The use of IDM, the paper asserts, helped to break down the design of a C3 inquiry into smaller, more concrete tasks which provided necessary scaffolding for teachers to develop their own C3 inquiries.
“Since everyone’s lives were disrupted by the pandemic, it was hard for teachers to find additional time to spend on professional development. We adjusted by making sure that the work we did with teachers was immediately practical — something they could put into place the next day — while also challenging them to consider ways to improve student learning outcomes through inquiry,” Manfra said.
Designing professional development during a pandemic had some unexpected benefits, as the online platform provided an opportunity to reach more teachers through flexible scheduling and asynchronous approaches, Manfra said. The ability for teachers to work at their own pace and work on issues directly related to their practice allowed Manfra and Lee to provide differentiated professional learning, which would have been more difficult during face-to-face sessions.

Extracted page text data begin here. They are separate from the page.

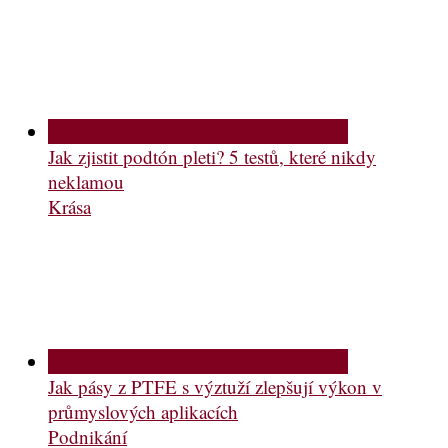
Jak zjistit podtón pleti? 5 testů, které nikdy
neklamou
Krása
Jak pásy z PTFE s výztuží zlepšují výkon v
průmyslových aplikacích
Podnikání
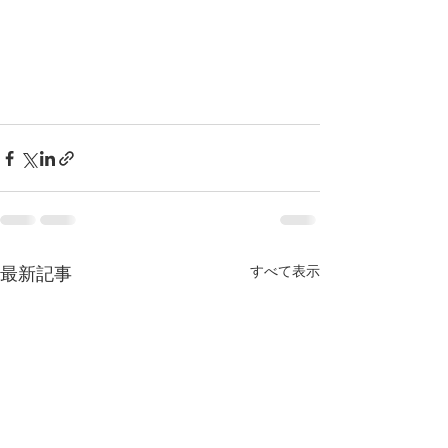
すべて表示
最新記事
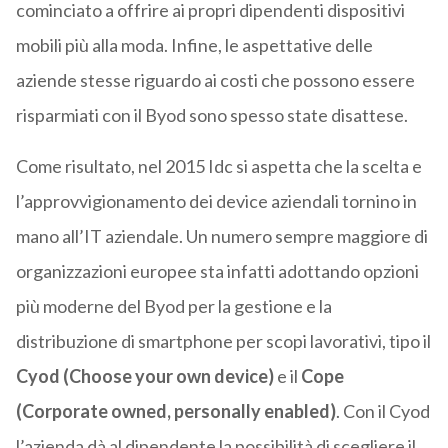
cominciato a offrire ai propri dipendenti dispositivi
mobili più alla moda. Infine, le aspettative delle
aziende stesse riguardo ai costi che possono essere
risparmiati con il Byod sono spesso state disattese.
Come risultato, nel 2015 Idc si aspetta che la scelta e
l’approvvigionamento dei device aziendali tornino in
mano all’IT aziendale. Un numero sempre maggiore di
organizzazioni europee sta infatti adottando opzioni
più moderne del Byod per la gestione e la
distribuzione di smartphone per scopi lavorativi, tipo il
Cyod (Choose your own device)
e il
Cope
(Corporate owned, personally enabled)
. Con il Cyod
l’azienda dà al dipendente la possibilità di scegliere il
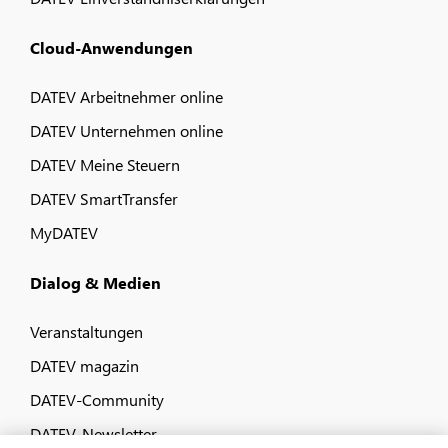
Cloud-Anwendungen
DATEV Arbeitnehmer online
DATEV Unternehmen online
DATEV Meine Steuern
DATEV SmartTransfer
MyDATEV
Dialog & Medien
Veranstaltungen
DATEV magazin
DATEV-Community
DATEV-Newsletter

The digital platform is already showing promising results, the paper states, as early data suggests that the combination of scaffolding through the digital project combined with one-on-one communication with teachers provided the necessary support to help them navigate instructional shifts with inquiry-based instruction.
Early results from the research into teachers’ implementation of the C3 Framework in their instruction have shown that student learning outcomes improved over time and that teachers improved their pedagogical content knowledge in the process, the paper said.

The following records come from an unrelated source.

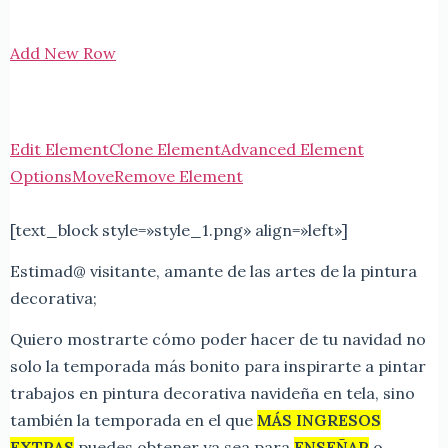
Add New Row
Edit Element
Clone Element
Advanced Element
Options
Move
Remove Element
[text_block style=»style_1.png» align=»left»]
Estimad@ visitante, amante de las artes de la pintura
decorativa;
Quiero mostrarte cómo poder hacer de tu navidad no
solo la temporada más bonito para inspirarte a pintar
trabajos en pintura decorativa navideña en tela, sino
también la temporada en el que
MÁS INGRESOS
EXTRAS
puedes obtener ya sea para
ENSEÑAR
o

“I hope to build on this work we have already done to provide teachers with ongoing support, including supporting efforts at the district level to develop teaching resources and curriculum materials,” said Manfra, who is currently working with Wake County schools to support a curriculum mapping initiative related to the new state standards in social studies.

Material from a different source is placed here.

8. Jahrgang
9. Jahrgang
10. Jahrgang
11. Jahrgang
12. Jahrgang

Manfra’s research has long focused on the power of engaging teachers as collaborators and she believes it is important for researchers and teacher educators to consider teachers’ insider knowledge.
To that end, she recently published “Issues and Opportunities in the Digital Transformation of Social Studies Instruction” for Social Education, the journal of the National Council for the Social Studies. The article features anecdotes from six WCPSS teachers as they share the challenges they faced as they adapted to the new digital teaching environment while also addressing issues like the ongoing pandemic, the Jan. 6 insurrection at the U.S. Capitol and issues of racial disparity and police violence in their instruction.
“I wanted to honor the hard work of teachers during the pandemic,” Manfra said. “They faced incredible challenges and rose to the occasion. I find inspiration in their stories and I think others will too.”
In the article, teachers discuss how they found solutions to problems that included finding high-quality digital resources, negotiating logistical issues with online instruction, creating a digital classroom community and developing school-wide approaches to delivering a high-quality digital education.
By drawing attention to these common and complex challenges in digital education, Manfra said she hopes the field can move closer to improving online social studies instruction through the development of new strategies.
Her work with teachers in Wake County schools on this article and through the professional development work, she said, has been inherently rewarding as it allows research to meet practice and enables her to develop a better understanding of how to support teachers as learners.
Going forward, Manfra and Grant plan to build on this recent work by considering ways to scale up student learning, including a proposal to develop skills ladders for students in K-12 social studies.